Les rollers, en tant que piétons, y sont évidemment
autorisés, théoriquement sans limitation de
vitesse, à l'instar des joggers..
Toute circulation
motorisée est interdite sur les voies vertes ; piétons,
rollers et cyclistes s'y déplacent librement. Le terme "piste
cyclable" désigne une chaussée exclusivement
réservée "aux cycles à eux ou trois
roues"(2)
; aucune dérogation n'est possible pour les rollers.
Quant
aux bandes cyclables, elles sont, si l'on peut dire, doublement
interdites aux rollers, en tant que parties de la chaussée
exclusivement réservées aux cyclistes.
En
ce qui concerne le droit des patineurs à roulettes dans Paris,
on pourra se référer au texte concernant les jeux sur
la voie publique.
En effet, selon l'ordonnance du 25 juillet 1862,
les jeux susceptibles de gêner la circulation et d'occasionner
des accidents sont interdits sur la voie publique. Ce texte est à
prendre en considération pour le street et le skateboard.
Points majeurs de la réglementation actuelle pour une pratique
du roller en dehors des agglomérations
On
distingue deux cas de progression hors agglomération des
rollers, en fonction de la nature des infrastructures.
Comme
nous l'avons vu, les pistes cyclables ne sont réglementairement
pas accessibles aux patineurs à roulettes ; mais, en pratique,
en périphérie d'agglomération, on trouve de plus
en plus de voies vertes interdites à toute circulation
motorisée et très appréciées des piétons,
rollers, personnes à mobilité réduite et
cyclistes – nous préconisons d'ailleurs une largeur d'au
moins trois mètres de façon à ce que tous ces
usagers cohabitent correctement. Par assimilation, certes abusive,
les rollers et les piétons (pour la course à pieds)
utilisent parfois de la même façon les pistes cyclables.
Rappelons
d'abord que la progression sur route en randonnée ne doit pas
avoir le caractère d'une course ou d'une épreuve
sportive au sens des articles R. 411-29 à R. 411-31 (anc. R.
53) du code de la route. Ceci étant, la progression des
rollers sur route devra prendre en compte les points suivants du code
de la route :
- article
R. 412-36 (anc.
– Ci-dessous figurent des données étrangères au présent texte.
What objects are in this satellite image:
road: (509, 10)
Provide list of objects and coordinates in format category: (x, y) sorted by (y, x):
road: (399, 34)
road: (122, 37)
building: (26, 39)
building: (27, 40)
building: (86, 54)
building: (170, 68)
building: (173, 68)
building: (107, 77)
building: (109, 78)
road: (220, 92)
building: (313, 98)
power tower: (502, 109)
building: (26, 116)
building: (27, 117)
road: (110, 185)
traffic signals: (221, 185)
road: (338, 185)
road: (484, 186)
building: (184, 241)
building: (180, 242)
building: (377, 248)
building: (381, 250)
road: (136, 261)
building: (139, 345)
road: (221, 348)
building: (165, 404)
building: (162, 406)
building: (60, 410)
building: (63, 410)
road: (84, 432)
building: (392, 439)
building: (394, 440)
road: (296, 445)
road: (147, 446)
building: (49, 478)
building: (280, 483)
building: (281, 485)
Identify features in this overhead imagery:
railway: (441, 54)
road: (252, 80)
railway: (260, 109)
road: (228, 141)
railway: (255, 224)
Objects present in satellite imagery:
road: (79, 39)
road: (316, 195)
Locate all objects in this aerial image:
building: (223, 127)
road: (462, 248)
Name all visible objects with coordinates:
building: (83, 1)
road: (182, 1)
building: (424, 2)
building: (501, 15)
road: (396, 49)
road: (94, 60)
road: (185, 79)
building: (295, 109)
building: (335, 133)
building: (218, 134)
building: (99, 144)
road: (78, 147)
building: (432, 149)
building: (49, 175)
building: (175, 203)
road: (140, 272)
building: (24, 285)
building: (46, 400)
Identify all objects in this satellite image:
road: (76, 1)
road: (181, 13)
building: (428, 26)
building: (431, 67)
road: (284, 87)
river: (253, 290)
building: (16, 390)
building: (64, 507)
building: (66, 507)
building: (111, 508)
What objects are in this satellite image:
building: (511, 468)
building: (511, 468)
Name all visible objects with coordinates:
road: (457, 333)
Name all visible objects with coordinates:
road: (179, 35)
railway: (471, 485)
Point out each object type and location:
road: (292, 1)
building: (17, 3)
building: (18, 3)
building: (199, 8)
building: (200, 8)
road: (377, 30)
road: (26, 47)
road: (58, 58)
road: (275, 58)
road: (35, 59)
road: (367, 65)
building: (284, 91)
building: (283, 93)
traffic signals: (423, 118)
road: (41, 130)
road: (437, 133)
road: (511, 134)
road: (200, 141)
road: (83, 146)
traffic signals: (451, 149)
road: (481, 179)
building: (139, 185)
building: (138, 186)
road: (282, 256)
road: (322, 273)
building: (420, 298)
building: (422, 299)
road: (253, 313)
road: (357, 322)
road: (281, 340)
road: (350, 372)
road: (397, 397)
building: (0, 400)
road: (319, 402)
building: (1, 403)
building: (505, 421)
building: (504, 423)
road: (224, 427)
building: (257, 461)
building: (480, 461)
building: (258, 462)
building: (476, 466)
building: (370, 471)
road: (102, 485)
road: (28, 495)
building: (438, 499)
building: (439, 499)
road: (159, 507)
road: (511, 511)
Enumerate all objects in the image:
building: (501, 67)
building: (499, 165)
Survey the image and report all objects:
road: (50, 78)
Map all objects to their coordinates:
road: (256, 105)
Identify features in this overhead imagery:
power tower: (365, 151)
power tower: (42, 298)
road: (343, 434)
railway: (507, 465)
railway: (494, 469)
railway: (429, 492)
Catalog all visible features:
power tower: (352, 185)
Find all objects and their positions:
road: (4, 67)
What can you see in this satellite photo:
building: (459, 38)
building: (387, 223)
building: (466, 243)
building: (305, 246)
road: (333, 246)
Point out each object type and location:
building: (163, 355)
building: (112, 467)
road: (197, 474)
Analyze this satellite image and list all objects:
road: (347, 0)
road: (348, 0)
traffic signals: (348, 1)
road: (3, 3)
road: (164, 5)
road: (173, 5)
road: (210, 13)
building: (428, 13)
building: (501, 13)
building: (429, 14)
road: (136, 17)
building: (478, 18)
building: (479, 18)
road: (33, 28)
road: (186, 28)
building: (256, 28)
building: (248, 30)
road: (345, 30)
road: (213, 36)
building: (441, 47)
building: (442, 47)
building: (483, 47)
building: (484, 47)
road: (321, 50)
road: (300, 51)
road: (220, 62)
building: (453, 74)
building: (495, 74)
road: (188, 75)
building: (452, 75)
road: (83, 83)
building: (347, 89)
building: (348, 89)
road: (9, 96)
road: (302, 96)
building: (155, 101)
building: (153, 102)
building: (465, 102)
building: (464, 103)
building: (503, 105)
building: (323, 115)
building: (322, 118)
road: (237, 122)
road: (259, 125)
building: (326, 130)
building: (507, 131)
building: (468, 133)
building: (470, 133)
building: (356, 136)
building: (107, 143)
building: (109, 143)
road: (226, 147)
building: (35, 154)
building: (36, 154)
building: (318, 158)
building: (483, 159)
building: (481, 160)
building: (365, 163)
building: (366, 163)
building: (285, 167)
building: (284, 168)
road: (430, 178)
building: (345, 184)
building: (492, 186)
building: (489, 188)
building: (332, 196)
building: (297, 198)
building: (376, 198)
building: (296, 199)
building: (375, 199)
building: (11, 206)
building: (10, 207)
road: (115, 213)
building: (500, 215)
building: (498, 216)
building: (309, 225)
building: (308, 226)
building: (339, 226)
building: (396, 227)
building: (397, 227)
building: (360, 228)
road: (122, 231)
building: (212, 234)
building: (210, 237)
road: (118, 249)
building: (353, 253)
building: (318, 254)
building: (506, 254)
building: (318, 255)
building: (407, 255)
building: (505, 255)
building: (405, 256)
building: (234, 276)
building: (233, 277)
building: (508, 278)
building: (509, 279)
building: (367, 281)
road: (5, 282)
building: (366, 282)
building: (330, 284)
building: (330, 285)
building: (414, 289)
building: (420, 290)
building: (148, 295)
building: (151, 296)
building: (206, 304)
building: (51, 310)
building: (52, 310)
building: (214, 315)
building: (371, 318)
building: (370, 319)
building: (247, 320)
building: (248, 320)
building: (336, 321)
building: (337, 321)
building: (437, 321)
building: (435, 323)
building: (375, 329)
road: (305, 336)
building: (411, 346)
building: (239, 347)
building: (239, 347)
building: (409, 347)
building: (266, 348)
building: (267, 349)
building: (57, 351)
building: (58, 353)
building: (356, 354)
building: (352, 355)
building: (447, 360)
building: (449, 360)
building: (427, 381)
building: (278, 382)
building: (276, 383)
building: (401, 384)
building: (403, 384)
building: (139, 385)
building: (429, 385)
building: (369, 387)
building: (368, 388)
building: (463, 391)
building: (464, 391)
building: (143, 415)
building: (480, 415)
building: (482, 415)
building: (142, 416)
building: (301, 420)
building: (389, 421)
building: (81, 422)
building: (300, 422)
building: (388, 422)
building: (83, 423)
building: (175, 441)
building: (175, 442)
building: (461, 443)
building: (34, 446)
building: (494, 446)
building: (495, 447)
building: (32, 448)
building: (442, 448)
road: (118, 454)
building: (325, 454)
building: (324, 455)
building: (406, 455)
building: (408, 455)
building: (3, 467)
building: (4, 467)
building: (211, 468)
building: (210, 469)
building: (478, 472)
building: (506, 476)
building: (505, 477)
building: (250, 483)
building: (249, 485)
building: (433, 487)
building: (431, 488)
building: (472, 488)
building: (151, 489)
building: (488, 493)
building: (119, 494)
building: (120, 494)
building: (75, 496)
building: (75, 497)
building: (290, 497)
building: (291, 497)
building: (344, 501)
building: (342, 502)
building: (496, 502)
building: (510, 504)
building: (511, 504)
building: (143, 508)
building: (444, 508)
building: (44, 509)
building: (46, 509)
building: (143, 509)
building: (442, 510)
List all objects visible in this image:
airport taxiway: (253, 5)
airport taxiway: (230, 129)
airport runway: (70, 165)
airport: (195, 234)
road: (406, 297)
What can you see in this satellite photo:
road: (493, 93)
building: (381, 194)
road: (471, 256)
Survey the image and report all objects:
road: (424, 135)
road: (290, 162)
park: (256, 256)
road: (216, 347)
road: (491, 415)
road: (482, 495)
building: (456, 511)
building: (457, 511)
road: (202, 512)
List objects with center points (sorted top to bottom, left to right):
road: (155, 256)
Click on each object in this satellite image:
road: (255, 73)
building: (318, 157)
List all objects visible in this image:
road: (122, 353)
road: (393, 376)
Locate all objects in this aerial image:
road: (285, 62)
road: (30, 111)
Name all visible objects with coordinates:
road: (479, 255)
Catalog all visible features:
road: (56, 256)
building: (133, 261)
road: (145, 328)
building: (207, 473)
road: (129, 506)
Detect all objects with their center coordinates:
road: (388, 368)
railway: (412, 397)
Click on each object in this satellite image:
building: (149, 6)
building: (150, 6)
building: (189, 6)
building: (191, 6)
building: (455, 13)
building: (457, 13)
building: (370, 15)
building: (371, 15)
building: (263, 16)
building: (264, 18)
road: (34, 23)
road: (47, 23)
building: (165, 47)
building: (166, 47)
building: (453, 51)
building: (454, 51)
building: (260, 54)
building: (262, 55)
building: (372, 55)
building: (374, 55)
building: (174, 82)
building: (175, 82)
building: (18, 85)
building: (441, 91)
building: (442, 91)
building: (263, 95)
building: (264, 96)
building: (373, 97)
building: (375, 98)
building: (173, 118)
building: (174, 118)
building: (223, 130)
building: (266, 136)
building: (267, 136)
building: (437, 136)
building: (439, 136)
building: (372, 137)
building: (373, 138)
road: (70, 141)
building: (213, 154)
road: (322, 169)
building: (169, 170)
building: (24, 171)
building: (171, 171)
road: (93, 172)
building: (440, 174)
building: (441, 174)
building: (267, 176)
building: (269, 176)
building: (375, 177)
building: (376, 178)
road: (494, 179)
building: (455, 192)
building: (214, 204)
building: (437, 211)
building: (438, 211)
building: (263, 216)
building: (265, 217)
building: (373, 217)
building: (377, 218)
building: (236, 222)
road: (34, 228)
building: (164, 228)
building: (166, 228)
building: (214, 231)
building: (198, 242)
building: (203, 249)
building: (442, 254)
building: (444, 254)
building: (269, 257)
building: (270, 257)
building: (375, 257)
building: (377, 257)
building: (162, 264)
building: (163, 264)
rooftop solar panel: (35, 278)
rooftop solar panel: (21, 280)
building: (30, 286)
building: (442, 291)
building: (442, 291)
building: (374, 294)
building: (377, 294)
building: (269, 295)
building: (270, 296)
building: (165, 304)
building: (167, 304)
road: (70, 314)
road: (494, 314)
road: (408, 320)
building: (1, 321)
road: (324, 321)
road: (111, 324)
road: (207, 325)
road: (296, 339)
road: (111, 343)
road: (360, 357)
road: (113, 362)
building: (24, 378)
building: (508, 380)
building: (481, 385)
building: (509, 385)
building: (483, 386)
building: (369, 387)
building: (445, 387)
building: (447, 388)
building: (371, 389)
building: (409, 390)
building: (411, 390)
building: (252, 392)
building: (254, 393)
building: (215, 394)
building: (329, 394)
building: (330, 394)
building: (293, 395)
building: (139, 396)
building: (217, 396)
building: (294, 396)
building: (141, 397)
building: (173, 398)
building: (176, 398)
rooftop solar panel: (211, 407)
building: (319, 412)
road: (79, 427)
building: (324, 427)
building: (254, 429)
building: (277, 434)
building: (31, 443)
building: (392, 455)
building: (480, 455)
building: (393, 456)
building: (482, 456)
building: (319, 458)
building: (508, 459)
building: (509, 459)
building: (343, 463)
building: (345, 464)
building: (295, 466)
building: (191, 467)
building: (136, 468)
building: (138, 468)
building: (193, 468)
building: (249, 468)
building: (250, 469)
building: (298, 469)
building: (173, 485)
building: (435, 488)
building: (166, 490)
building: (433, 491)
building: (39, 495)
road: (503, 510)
R.218-1) : "[...] En dehors des agglomérations
et sauf si cela est de nature à compromettre leur sécurité
ou sauf circonstances particulières, (les rollers, en tant que
pétions,] doivent se tenir près du bord gauche de la
chaussée dans le sens de leur progression." ;
-
article R. 412-42 (anc. R. 219-4) : "[...les] cortèges
[...] doivent se tenir sur la droite de la chaussée dans le
sens de leur marche, de manière à en laisser libre au
moins toute la moitié gauche."
Les dispositions qui
précèdent concernent également ... les
groupements organisés de rollers. Toutefois, lorsqu'ils
roulent "en colonne par un, ils doivent, hors agglomération,
se tenir sur le bord gauche de la chaussée dans le sens de la
marche, sauf si cela est de nature à compromettre leur
sécurité ou sauf circonstances particulières"...
"Les
formations et groupements visés [à l'alinéa
précédent] sont astreints, sauf lorsqu'ils roulent en
colonne par un, à ne pas comporter d'éléments de
colonne supérieurs à vingt mètres. Ces éléments
doivent être distants les uns des autres d'au moins 50
mètres".
Pour l'organisation de randonnées
demander à la FFRS le CAHIER DES CHARGES DE L'ORGANISATEUR –
Manifestations Sportives sur Parcours Routier Ouvert à la
Circulation Publique Randonnée Sportive.